I almost felt like an explorer discovering a new land when our plane touched down at the Jose Marti International Airport in Havana.
Cuba is only 90 miles from the U.S. shore, but somehow Havana seems much further away than cities like Paris, London or Rome. In fact, most Americans know much more about France, Italy and Britain than we do about our nearest Caribbean neighbor.
I traveled to Cuba as a part of an ecumenical delegation of American Christians invited there to gain a knowledge of Cuba’s government, society and people. We were guests there for 10 days, visiting communities, schools, farms, and factories. During my free time I was able to visit four protestant congregations, several leaders of the Student Christian Movement and two of the five protestant seminaries.

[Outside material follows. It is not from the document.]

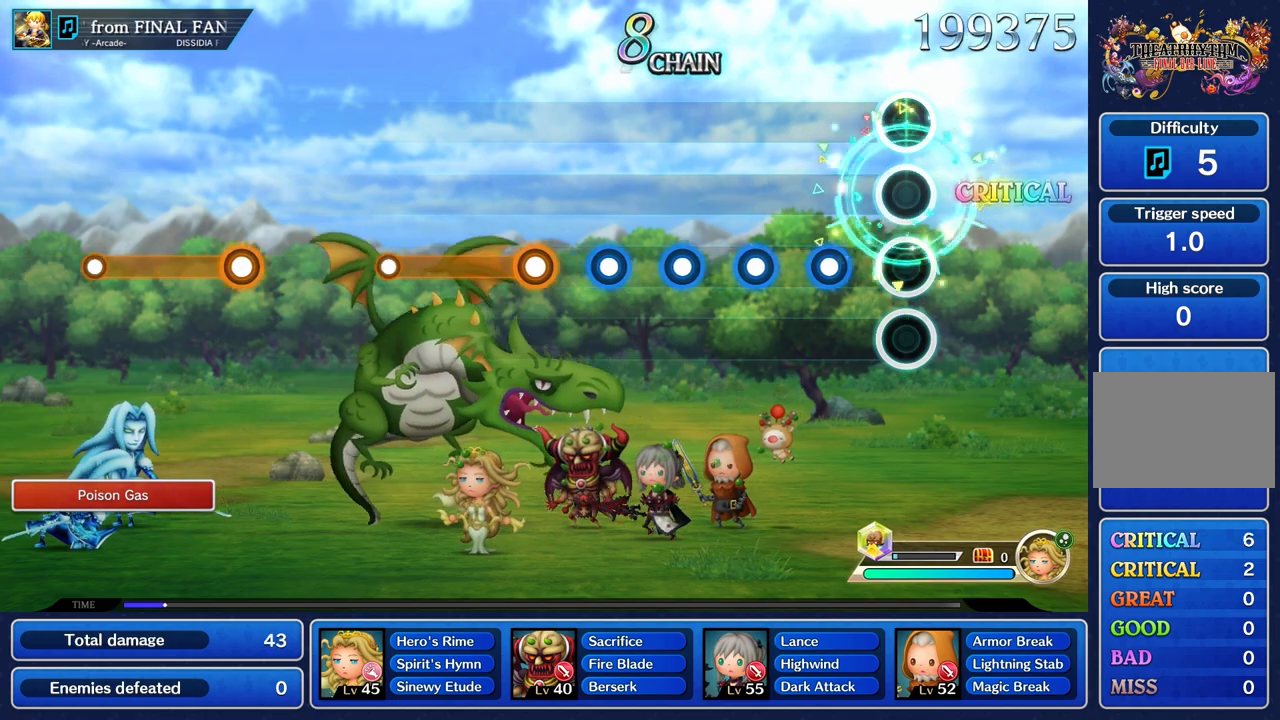
{"buttons": ["R1"], "left_stick": "center", "right_stick": "center", "events": [[234, "R1", "down"], [351, "R1", "up"], [451, "R1", "down"]]}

Christianity was introduced to Cuba in much the same way as it was to most of the rest of the third world--through European colonialism. Along with traders and settlers, the Spanish colonizers brought with them Roman Catholicism. Since all the indigenous Indians on the island of Cuba were killed during the colonial era, and the African slaves were forced to adapt their religion to that of their masters, Cuba was nearly 100% Catholic until the Spanish-American War at the end of the 19th century. But after Teddy Roosevelt and his Rough Riders “saved” Cuba from the tyranny of the Spanish Empire, U.S. Protestant missionaries swept in to “save” Cuba from the tyranny of the Roman Church.
I was able to piece together the more recent history of the church in Cuba through interviews with former Cuban missionaries, discussions with Cuban Christians, conversations with historians at the University of Havana and a visit to the Museum of the Revolution in Havana.